■ **Task details**
For this task, output exactly the lines of the material below starting at the line with "suspended jump platform" and ending at the line with "woman playing guitar 2.57"; pictures are to be excluded.

■ **Data supplied**
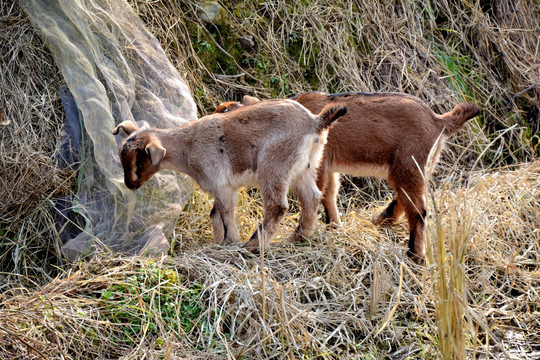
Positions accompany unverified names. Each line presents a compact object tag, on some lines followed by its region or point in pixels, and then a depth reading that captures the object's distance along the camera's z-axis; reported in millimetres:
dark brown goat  11117
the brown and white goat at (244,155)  10531
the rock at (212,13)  14625
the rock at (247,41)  14781
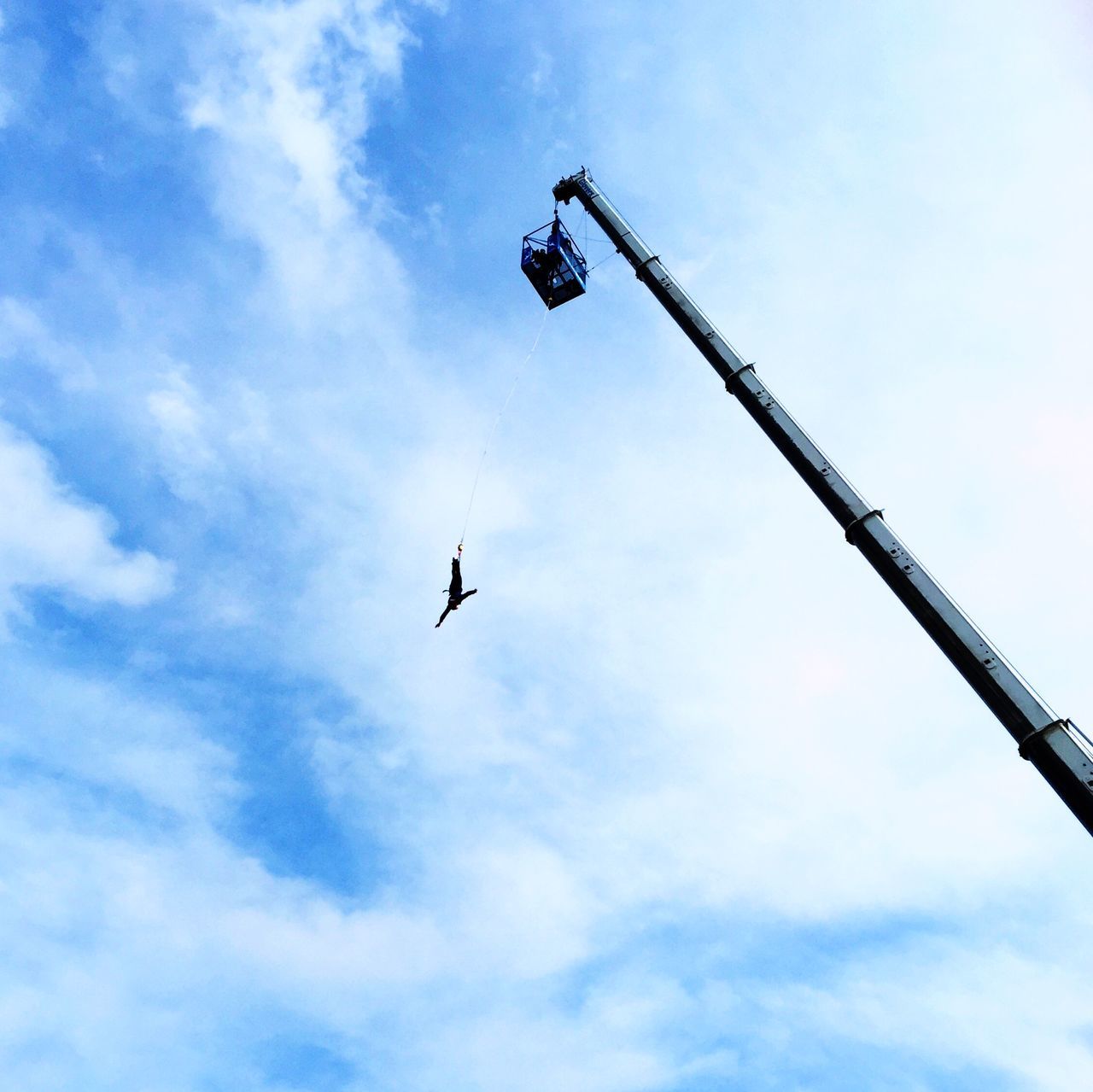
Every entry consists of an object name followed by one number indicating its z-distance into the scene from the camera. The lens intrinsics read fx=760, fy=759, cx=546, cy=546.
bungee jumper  24.66
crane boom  11.65
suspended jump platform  27.53
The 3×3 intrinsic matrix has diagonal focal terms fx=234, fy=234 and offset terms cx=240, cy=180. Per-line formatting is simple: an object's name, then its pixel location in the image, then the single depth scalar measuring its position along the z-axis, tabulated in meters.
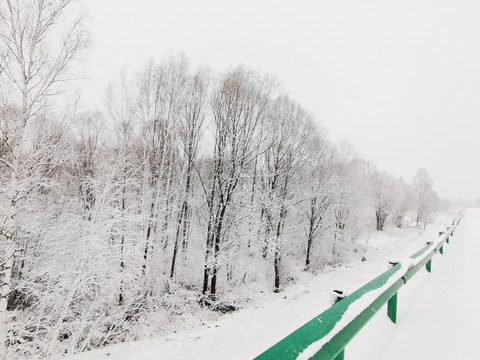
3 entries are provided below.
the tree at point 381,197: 42.12
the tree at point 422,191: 49.34
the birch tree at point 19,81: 7.11
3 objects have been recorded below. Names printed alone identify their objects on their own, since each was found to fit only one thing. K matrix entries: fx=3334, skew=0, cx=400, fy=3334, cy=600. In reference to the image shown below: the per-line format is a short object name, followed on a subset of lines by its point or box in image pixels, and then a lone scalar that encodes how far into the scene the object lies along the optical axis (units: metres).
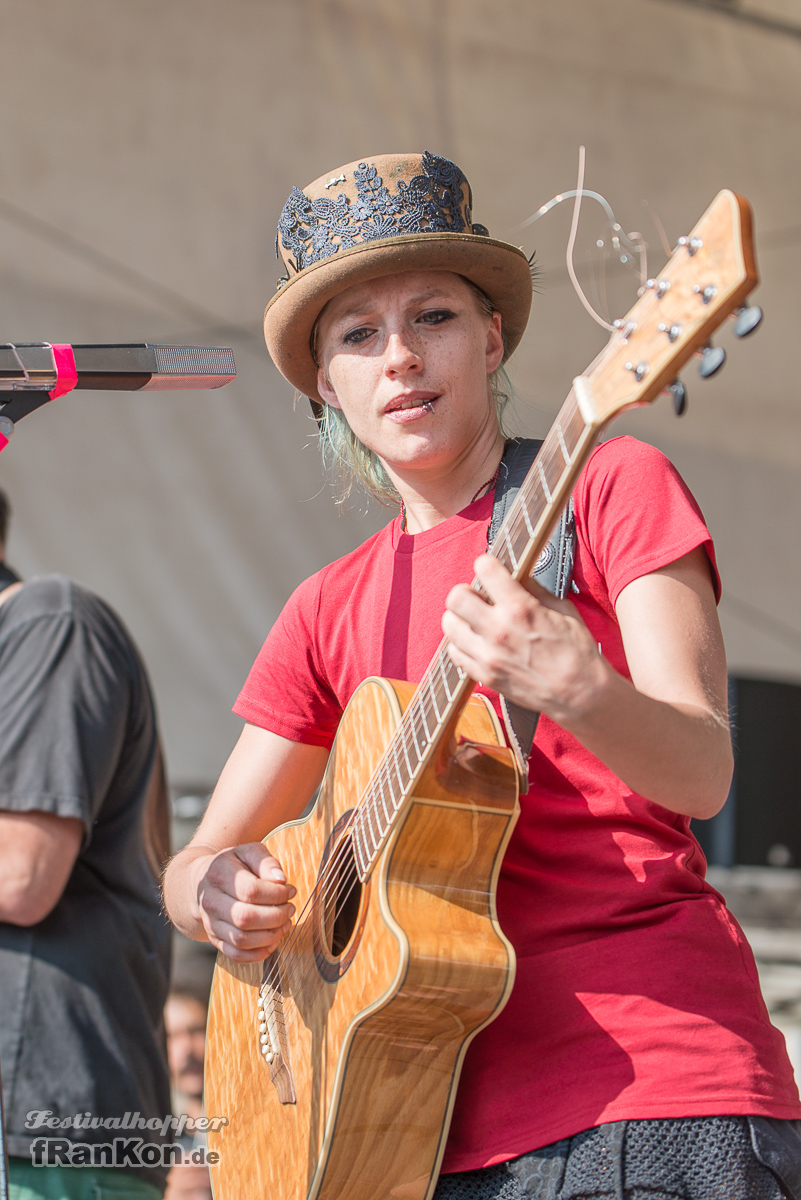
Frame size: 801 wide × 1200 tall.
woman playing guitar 2.57
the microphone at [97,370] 2.72
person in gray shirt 3.13
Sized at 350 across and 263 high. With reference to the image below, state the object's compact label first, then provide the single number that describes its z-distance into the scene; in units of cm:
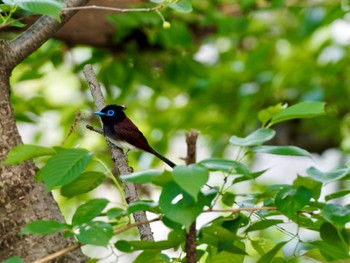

■ **Exercise result**
suspended jump platform  27.53
The 3×3 intrinsic matrix has diagonal focal terms fx=234, fy=234 and offset terms cx=240, cy=180. Per-line formatting is simple: an object's name, then its pixel location in the image, then the single depth scalar measuring its position along the z-axis, tabulated in meters.
3 entries are provided below.
the tree at point 381,197: 42.12
the tree at point 422,191: 49.34
the birch tree at point 19,81: 7.11
3 objects have been recorded below. Names printed alone identify their objects on their own, since each was found to fit only one thing. K matrix entries: fx=3334, skew=0, cx=400, fy=3334, cy=600. In reference to the image shown below: the per-line format is a short object name, followed on a subset of lines by its point or box in image pixels, and then a lone scalar that encodes how far into the scene the object lies along the optical axis (units: metres).
Frame size: 801 wide × 1200 tall.
woman playing guitar 2.57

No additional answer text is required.